# WHAT YOU NEED TO DO:
Filter the listing below down to the lines containing the word "Lifestyle".

# ENTRIES SHOWN:
════════════════
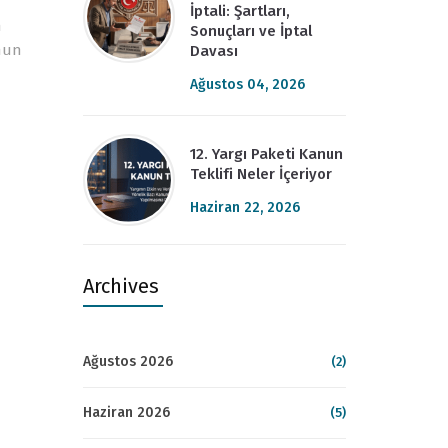
İptali: Şartları,
n
Sonuçları ve İptal
umun
Davası
Ağustos 04, 2026
12. Yargı Paketi Kanun
Teklifi Neler İçeriyor
Haziran 22, 2026
Archives
Ağustos 2026
(2)
Haziran 2026
(5)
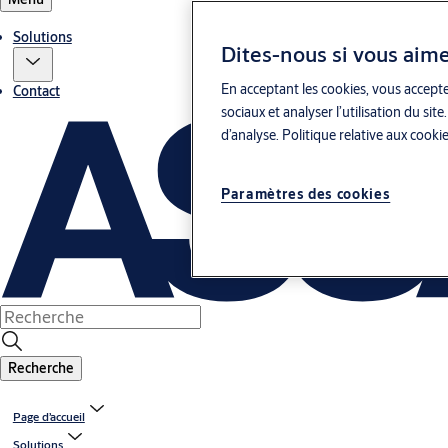
Solutions
Dites-nous si vous aime
En acceptant les cookies, vous accepte
Contact
sociaux et analyser l’utilisation du s
d’analyse.
Politique relative aux cooki
Paramètres des cookies
Recherche
Page d’accueil
Solutions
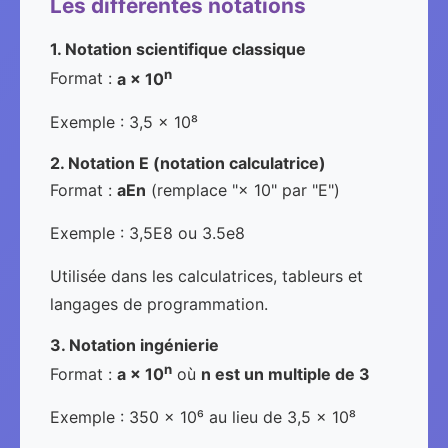
Les différentes notations
1. Notation scientifique classique
n
Format :
a × 10
Exemple : 3,5 × 10⁸
2. Notation E (notation calculatrice)
Format :
aEn
(remplace "× 10" par "E")
Exemple : 3,5E8 ou 3.5e8
Utilisée dans les calculatrices, tableurs et
langages de programmation.
3. Notation ingénierie
n
Format :
a × 10
où
n est un multiple de 3
Exemple : 350 × 10⁶ au lieu de 3,5 × 10⁸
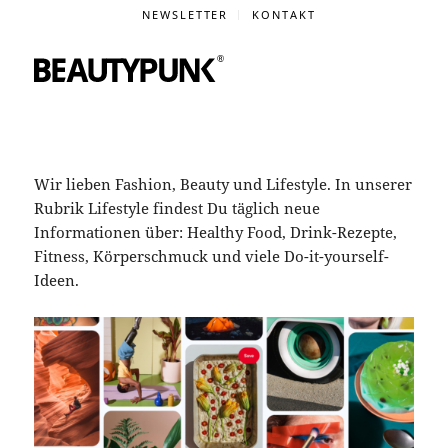
NEWSLETTER
KONTAKT
Wir lieben Fashion, Beauty und Lifestyle. In unserer
Rubrik Lifestyle findest Du täglich neue
Informationen über: Healthy Food, Drink-Rezepte,
Fitness, Körperschmuck und viele Do-it-yourself-
Ideen.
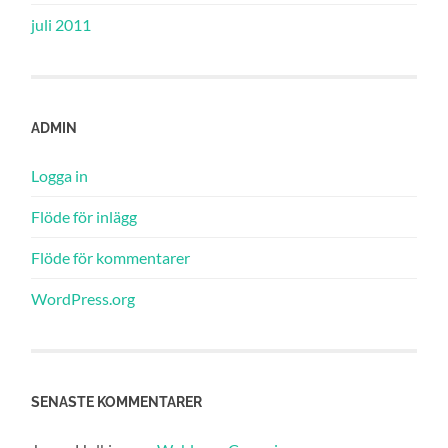
juli 2011
ADMIN
Logga in
Flöde för inlägg
Flöde för kommentarer
WordPress.org
SENASTE KOMMENTARER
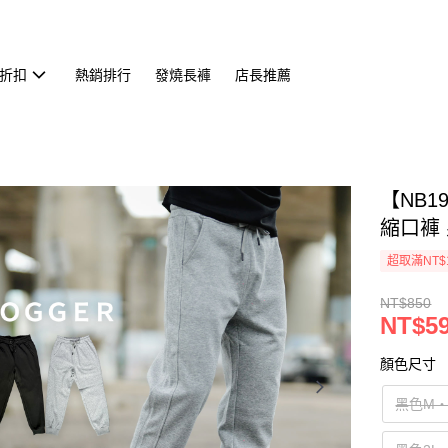
折扣
熱銷排行
發燒長褲
店長推薦
【NB1
縮口褲 
超取滿NT$
NT$850
NT$5
顏色尺寸
黑色M‧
════════════════
# SOLUTION TO THIS PROBLEM:
Wir lieben Fashion, Beauty und Lifestyle. In unserer
Rubrik Lifestyle findest Du täglich neue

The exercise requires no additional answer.